Il secondo risultato che vogliamo ricordare è stata la prima Scuola estiva per dottorandi SCS (per Scienza Comunicazione Società) che si è appena svolta a Torino tra il 9 e il 15 Settembre 2007. Si è trattato di una settimana densa di lezioni e laboratori (oltre 40 ore complessivamente) incentrati sul tema “La Scienza fa notizia, la Scienza fa opinione”, che ha visto riuniti circa sessanta giovani (quasi tutti dottorandi) provenienti da tutta l’Italia in una collaborazione che oltre agli Atenei piemontesi (l’Università di Torino, il Politecnico di Torino e l’Università del Piemonte Orientale) ha visto associati in fase sperimentale anche gli Atenei di Padova e di Trento con il mai troppo apprezzato contributo della già menzionata Compagnia di San Paolo. Con nostra grande soddisfazione, su 59 iscritti alla scuola (di cui 57 si sono presentati alle lezioni che sono state aperte nel pomeriggio di domenica 9 settembre alla presenza dei Magnifici Rettori delle Università di Torino e di Trento con rappresentanti di tutti gli altri partner), nella sessione conclusiva di sabato 15 i presenti erano ancora il 95%.
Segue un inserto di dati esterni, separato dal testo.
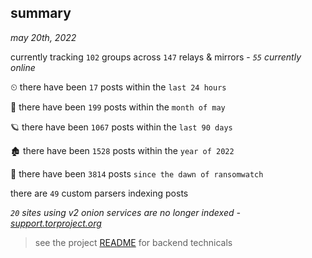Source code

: 
## summary
_may 20th, 2022_

currently tracking `102` groups across `147` relays & mirrors - _`55` currently online_

⏲ there have been `17` posts within the `last 24 hours`

🦈 there have been `199` posts within the `month of may`

🪐 there have been `1067` posts within the `last 90 days`

🏚 there have been `1528` posts within the `year of 2022`

🦕 there have been `3814` posts `since the dawn of ransomwatch`

there are `49` custom parsers indexing posts

_`20` sites using v2 onion services are no longer indexed - [support.torproject.org](https://support.torproject.org/onionservices/v2-deprecation/)_

> see the project [README](https://github.com/joshhighet/ransomwatch#ransomwatch--) for backend technicals
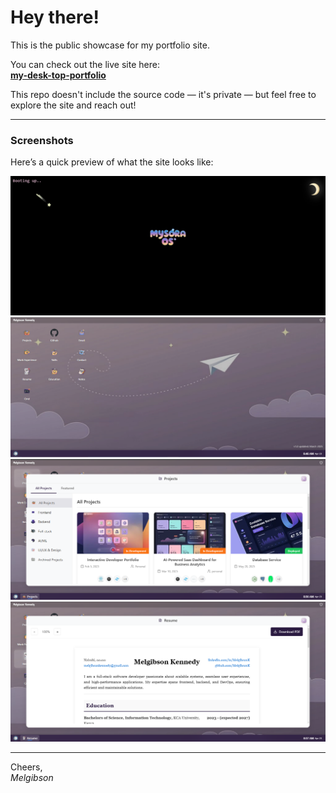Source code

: # Hey there!

This is the public showcase for my portfolio site.

You can check out the live site here:  
**[my-desk-top-portfolio](https://mydesktopportfolio.netlify.app/)**

This repo doesn't include the source code — it's private — but feel free to explore the site and reach out!

---

### Screenshots

Here’s a quick preview of what the site looks like:

![Screenshot 1](assets/screenshot1.PNG)
![Screenshot 2](assets/screenshot2.PNG)
![Screenshot 3](assets/screenshot3.PNG)
![Screenshot 4](assets/screenshot4.PNG)

---

Cheers,  
*Melgibson*
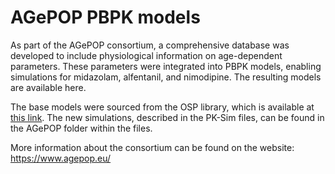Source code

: # AGePOP PBPK models 

As part of the AGePOP consortium, a comprehensive database was developed to include physiological information on age-dependent parameters. These parameters were integrated into PBPK models, enabling simulations for midazolam, alfentanil, and nimodipine. The resulting models are available here.

The base models were sourced from the OSP library, which is available at [this link](https://github.com/Open-Systems-Pharmacology/OSP-PBPK-Model-Library). The new simulations, described in the PK-Sim files, can be found in the AGePOP folder within the files.

More information about the consortium can be found on the website: https://www.agepop.eu/
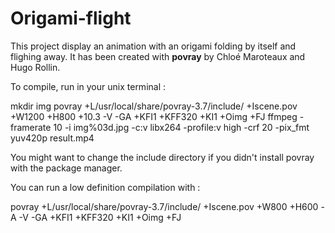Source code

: # Origami-flight

This project display an animation with an origami folding by itself and flighing away. It has been created with **povray** by Chloé Maroteaux and Hugo Rollin.

To compile, run in your unix terminal :

  mkdir img
  povray +L/usr/local/share/povray-3.7/include/ +Iscene.pov +W1200 +H800 +10.3 -V -GA +KFI1 +KFF320 +KI1 +Oimg +FJ
  ffmpeg -framerate 10 -i img%03d.jpg -c:v libx264 -profile:v high -crf 20 -pix_fmt yuv420p result.mp4
  
You might want to change the include directory if you didn't install povray with the package manager.

You can run a low definition compilation with :

  povray +L/usr/local/share/povray-3.7/include/ +Iscene.pov +W800 +H600 -A -V -GA +KFI1 +KFF320 +KI1 +Oimg +FJ
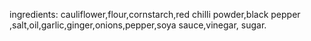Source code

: ingredients:
cauliflower,flour,cornstarch,red chilli powder,black pepper
,salt,oil,garlic,ginger,onions,pepper,soya sauce,vinegar,
sugar.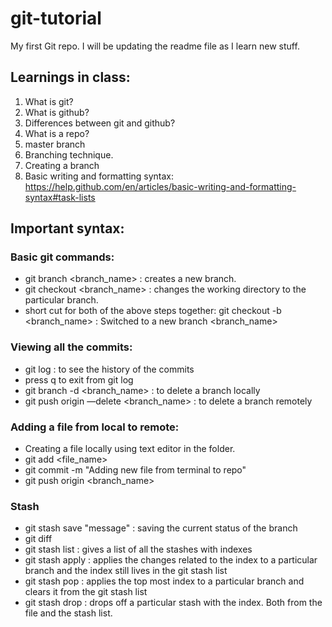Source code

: # git-tutorial
My first Git repo. I will be updating the readme file as I learn new stuff.

## Learnings in class:
1. What is git?
2. What is github?
3. Differences between git and github?
4. What is a repo?
5. master branch
6. Branching technique.
7. Creating a branch
8. Basic writing and formatting syntax: https://help.github.com/en/articles/basic-writing-and-formatting-syntax#task-lists

## Important syntax:

### Basic git commands:
- git branch <branch_name> : creates a new branch.
- git checkout <branch_name> : changes the working directory to the particular branch.
- short cut for both of the above steps together: git checkout -b <branch_name> : Switched to a new branch <branch_name>

### Viewing all the commits:
- git log : to see the history of the commits
- press q to exit from git log
- git branch -d <branch_name> : to delete a branch locally
- git push origin —delete <branch_name> : to delete a branch remotely 


### Adding a file from local to remote:
- Creating a file locally using text editor in the folder.
- git add <file_name>
- git commit -m "Adding new file from terminal to repo"
- git push origin <branch_name>

### Stash
- git stash save "message" : saving the current status of the branch
- git diff
- git stash list : gives a list of all the stashes with indexes
- git stash apply <index> : applies the changes related to the index to a particular branch and the index still lives in the git stash list
- git stash pop : applies the top most index to a particular branch and clears it from the git stash list
- git stash drop <index> : drops off a particular stash with the index. Both from the file and the stash list.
Quello che ha contraddistinto questa prima Scuola estiva è che è venuta a colmare un vuoto proprio in quel settore che abbiamo chiamato il terzo compito delle Università e quindi non ha insistito sui canali tradizionali che alcuni Atenei hanno già attivato nel passato quali Master, Corsi di laurea o addirittura Corsi di Dottorato che alla qualità della loro formazione associano una inevitabile settorizzazione dei saperi ma ha, invece, cercato di superare tutte le barriere sia disciplinari che di tradizioni universitarie che, infine, geografiche. Questo si è raggiunto mediante lezioni frontali su temi che spaziavano dalle strategie di comunicazione al grande pubblico ai nuovi mezzi per coinvolgere i cittadini nel dibattito scientifico, dalla bioetica ai modelli sociologici della relazione tra scienziati e cittadini, tutte seguite da intensi dibattiti tra i partecipanti e i docenti della scuola. Gran parte dei pomeriggi è stata dedicata a laboratori di comunicazione (il comunicato stampa, la conferenza stampa, PlayDecide, riflessioni su temi controversi della relazione tra scienza e società).
E questa novità è stata colta anche oltre i confini della Regione, come dimostra il fatto già ricordato della collaborazione transregionale sia a livello organizzativo che di docenza che, molto più importante, di discenti.

In realtà, questa scuola estiva è stata, da un lato, un punto di arrivo, sia pure momentaneo, di un percorso in cui l’attività di Agorà Scienza è andata molto rapidamente accelerando ampliandosi assai al di là delle più rosee previsioni iniziali (e di cui il clou è stata, come già ricordato, l’attribuzione a Torino di ESOF 2010) e, dall’altro, un punto su cui soffermarsi per una doverosa riflessione prima di pensare alle prossime edizioni e di ripartire verso questa avventura (ESOF 2010, appunto) che, speriamo di riuscire a trasformare in un momento di rilancio delle scienze per l’intero paese.
Un primo punto in questa direzione è l’invito a tutti gli amanti della Scienza in Italia ad iscriversi a Euroscience (www.euroscience.org) contribuendo così ad una prima azione di supporto della scienza in campo europeo.